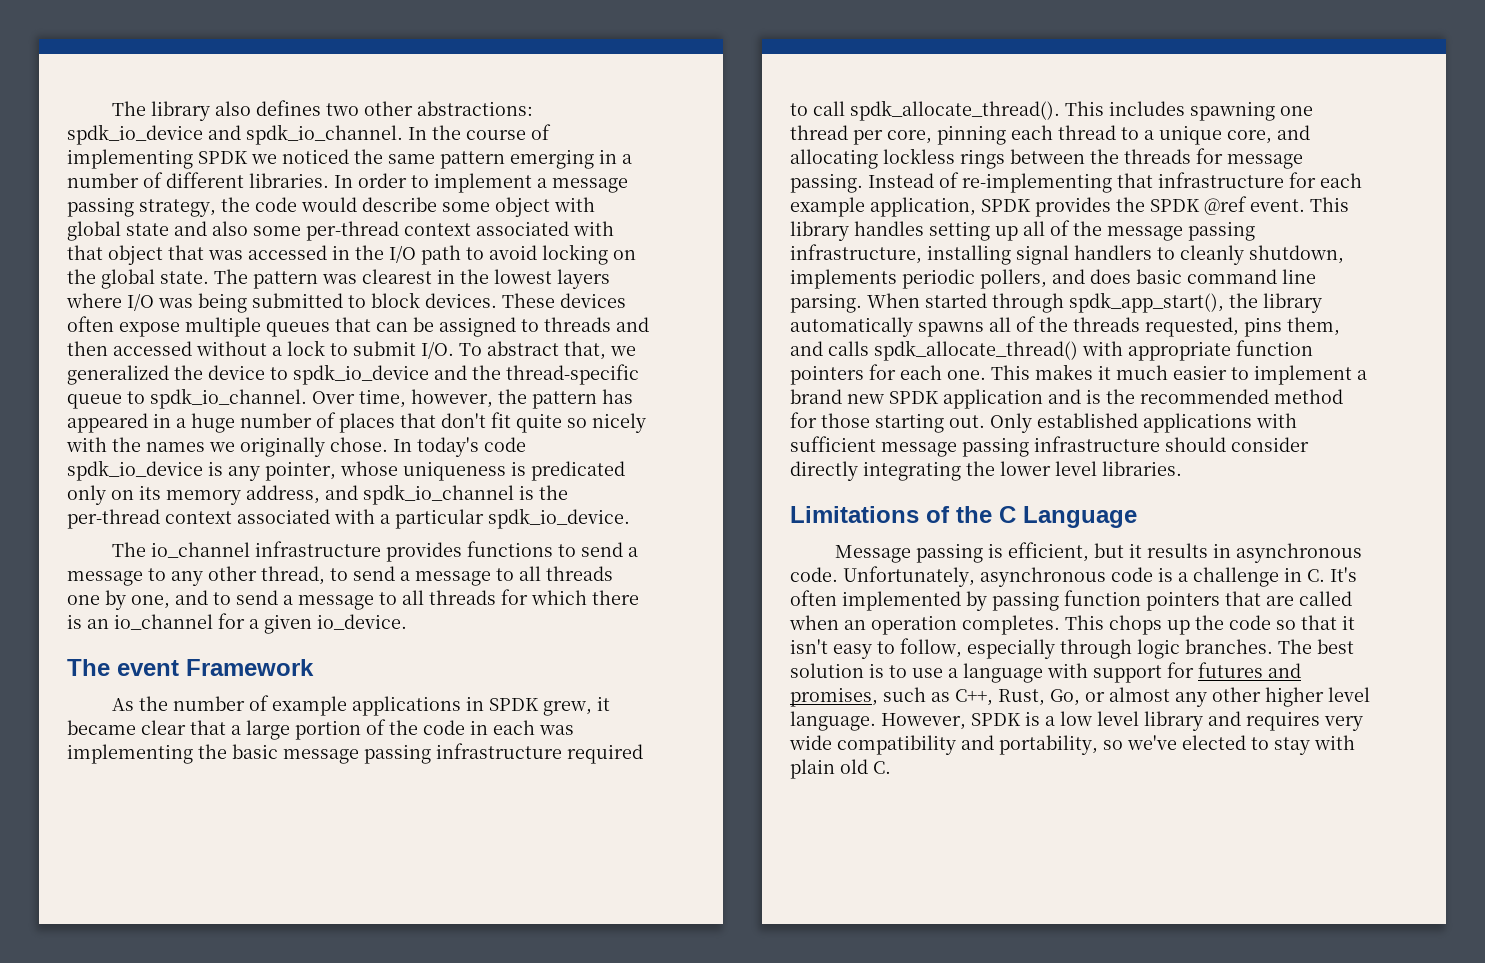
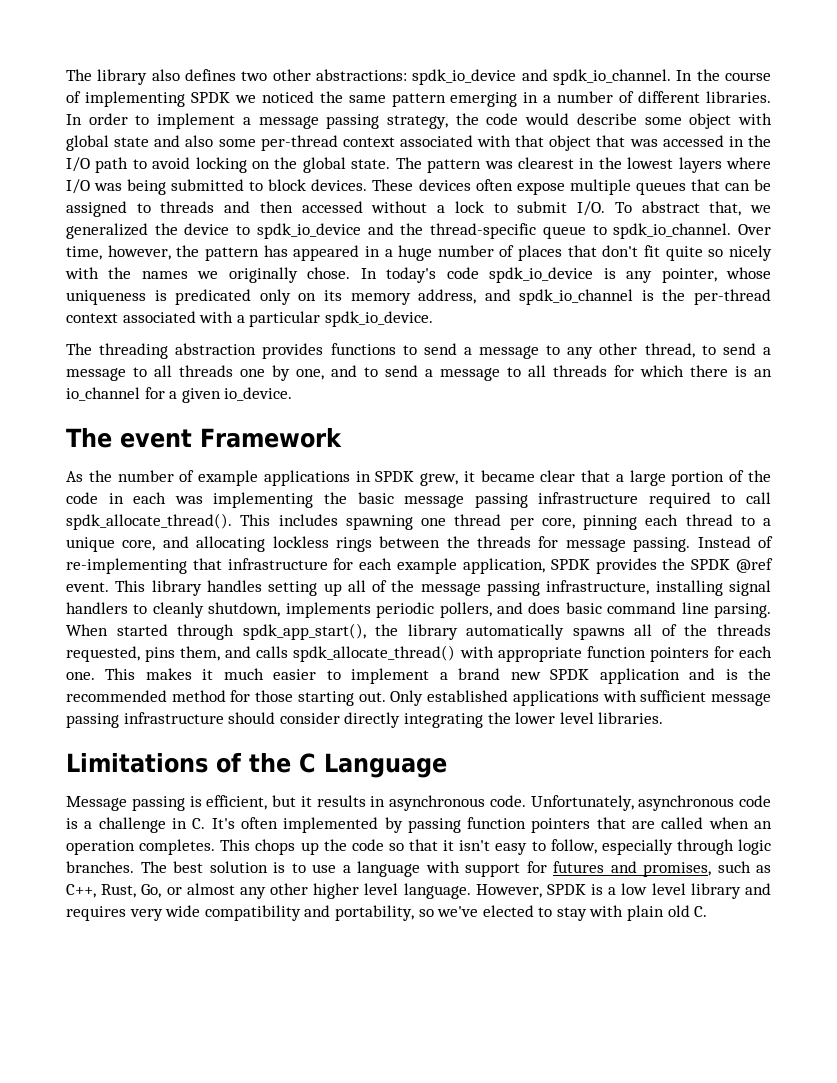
[151,541,382,558] io_channel infrastructure -> [99,343,257,359] threading abstraction

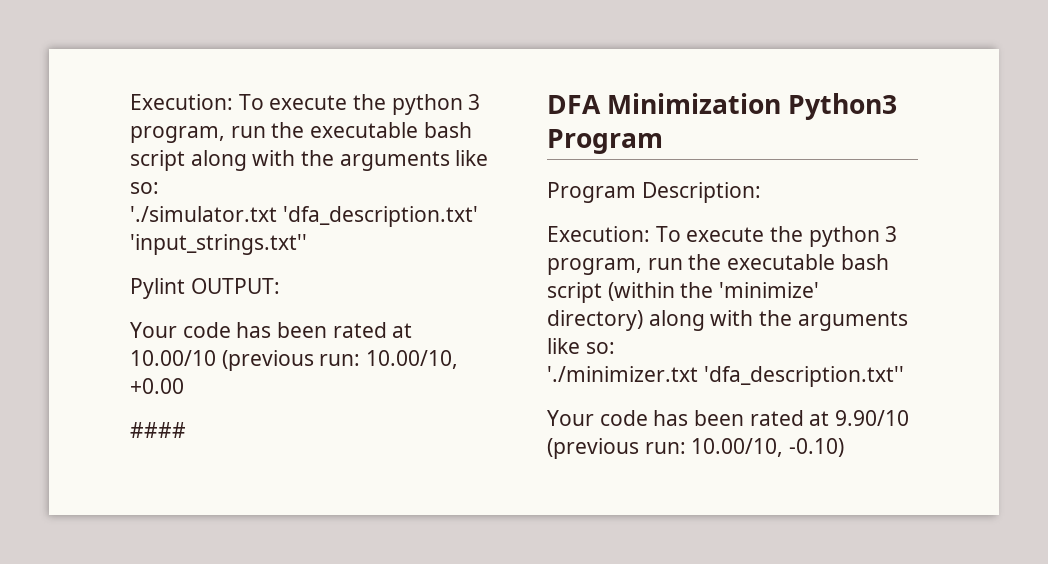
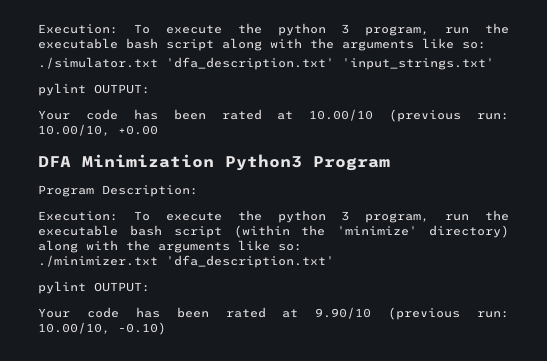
[130,206,478,227] [130,234,307,255] [130,278,185,299] './simulator.txt 'dfa_description.txt' 'input_strings.txt'' // Pylint -> [38,57,494,70] [38,83,86,96] ./simulator.txt 'dfa_description.txt' 'input_strings.txt' // pylint
[130,422,186,438] // #### -> (158, 130) none
[547,366,904,387] './minimizer.txt 'dfa_description.txt'' -> [38,255,334,268] [38,281,150,294] ./minimizer.txt 'dfa_description.txt' // pylint OUTPUT:

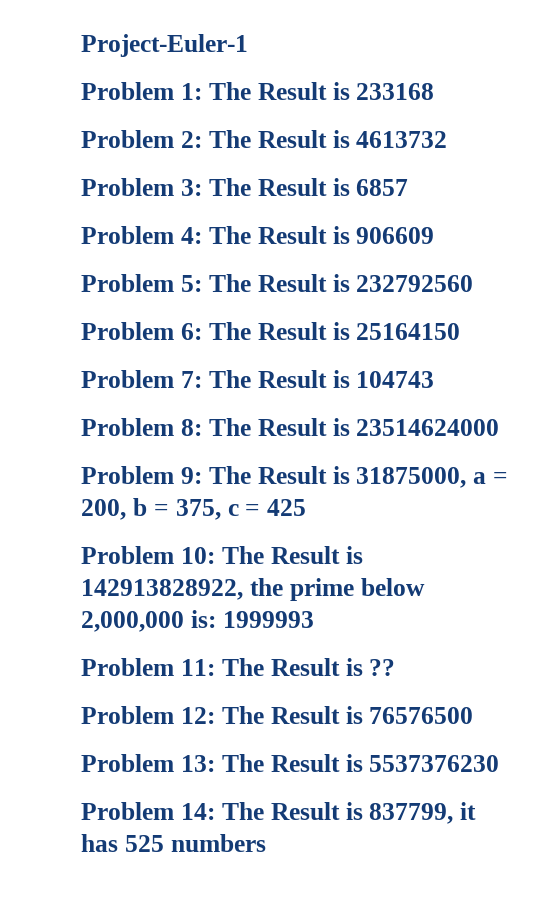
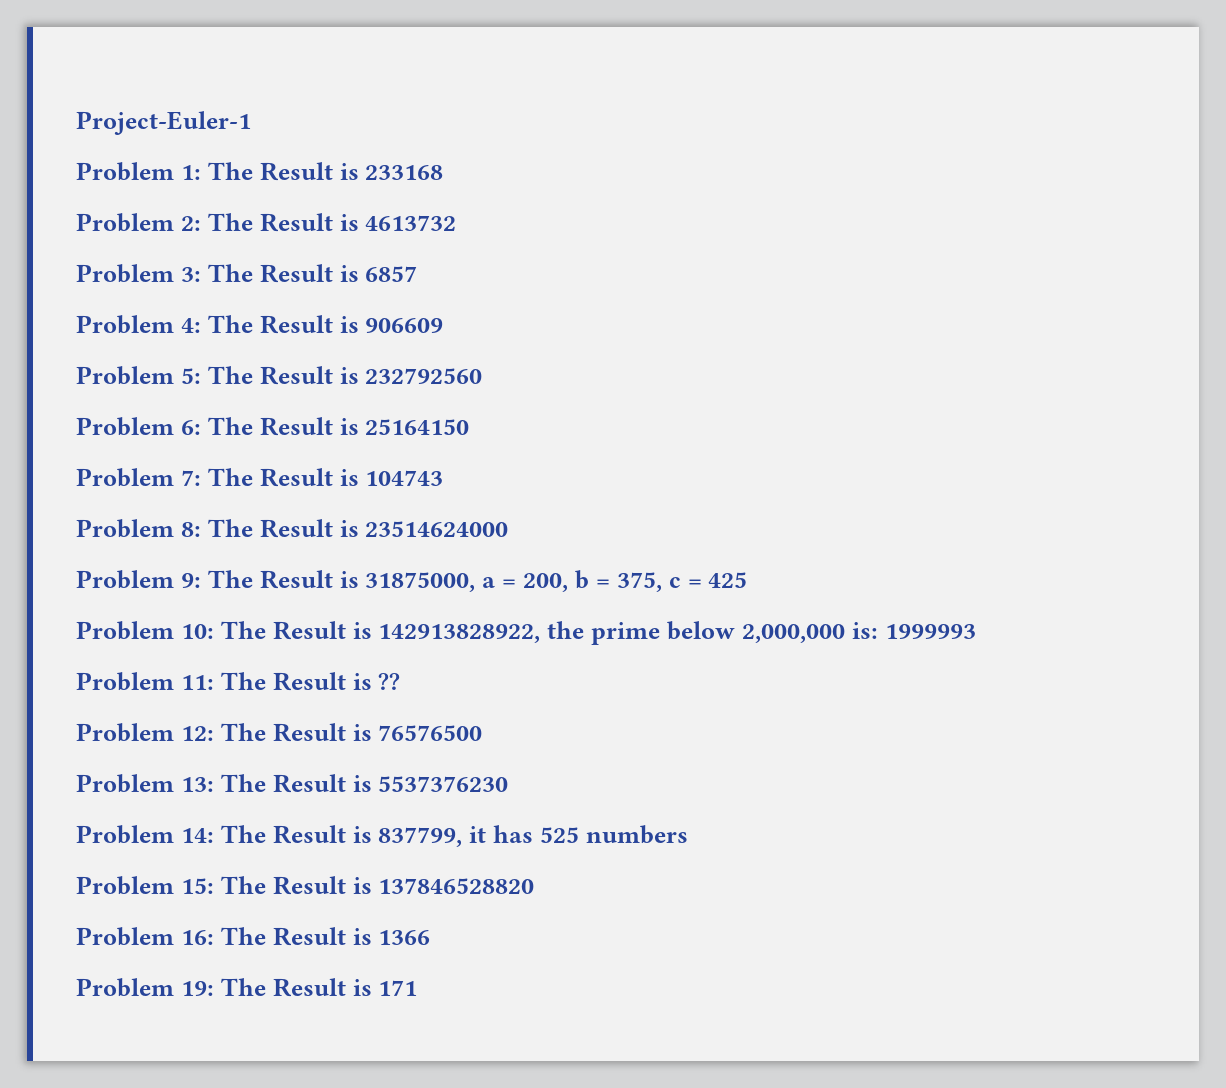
(266, 843) none -> [76,876,535,895] [76,927,431,946] [76,978,418,997] // Problem 15: The Result is 137846528820 // Problem 16: The Result is 1366 // Problem 19: The Result is 171

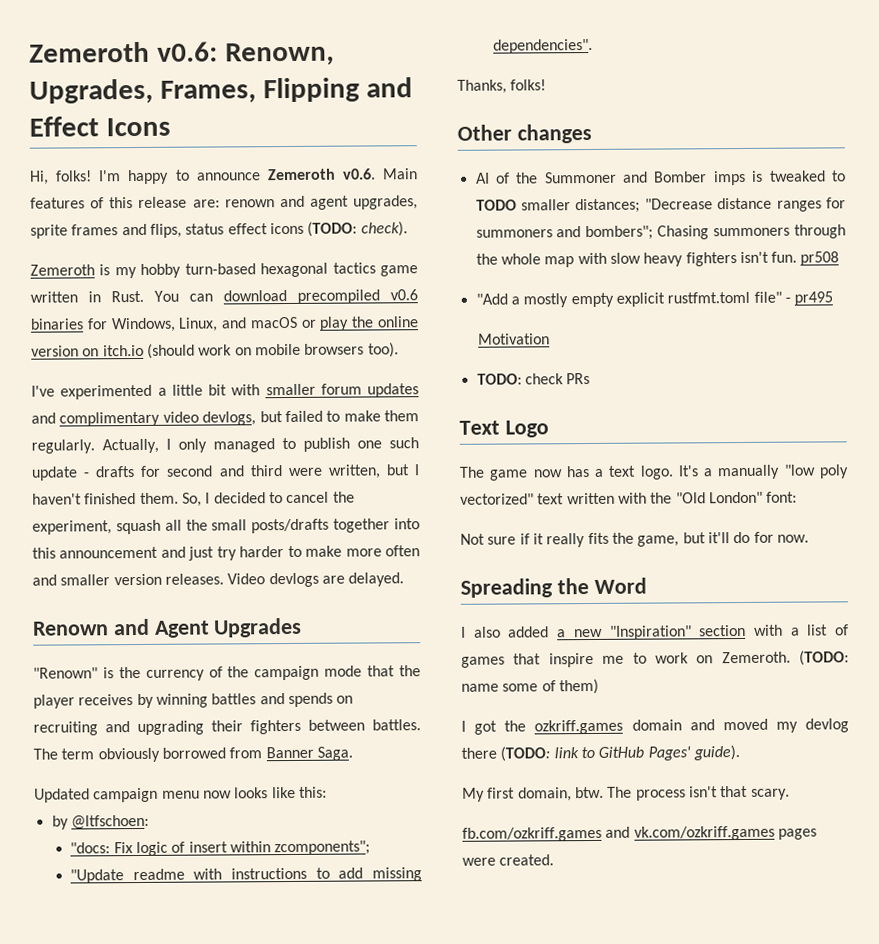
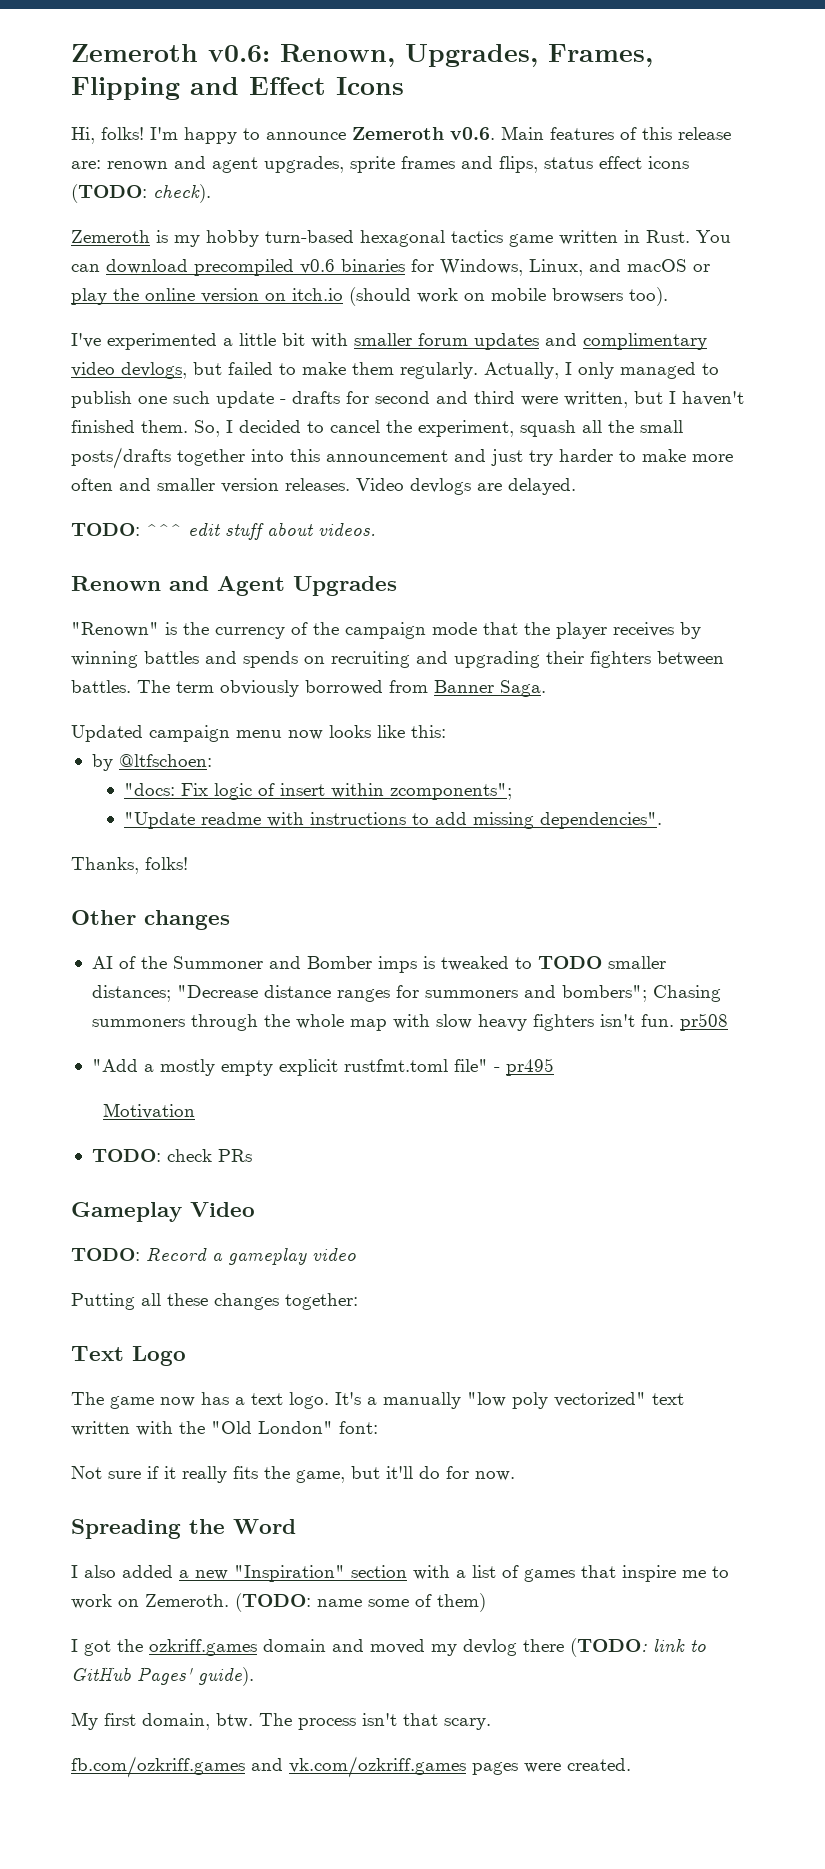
(405, 579) none -> [71,522,376,540] // TODO: ^^^ edit stuff about videos.
(591, 378) none -> [71,1202,255,1222] [71,1248,356,1265] [71,1293,358,1310] // Gameplay Video // TODO: Record a gameplay video // Putting all these changes together:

• **Job**
Look through the entries above, and wherever a line holds the string "TODO", copy it.

• **Task output**
(405, 579) none -> [71,522,376,540] // TODO: ^^^ edit stuff about videos.
(591, 378) none -> [71,1202,255,1222] [71,1248,356,1265] [71,1293,358,1310] // Gameplay Video // TODO: Record a gameplay video // Putting all these changes together:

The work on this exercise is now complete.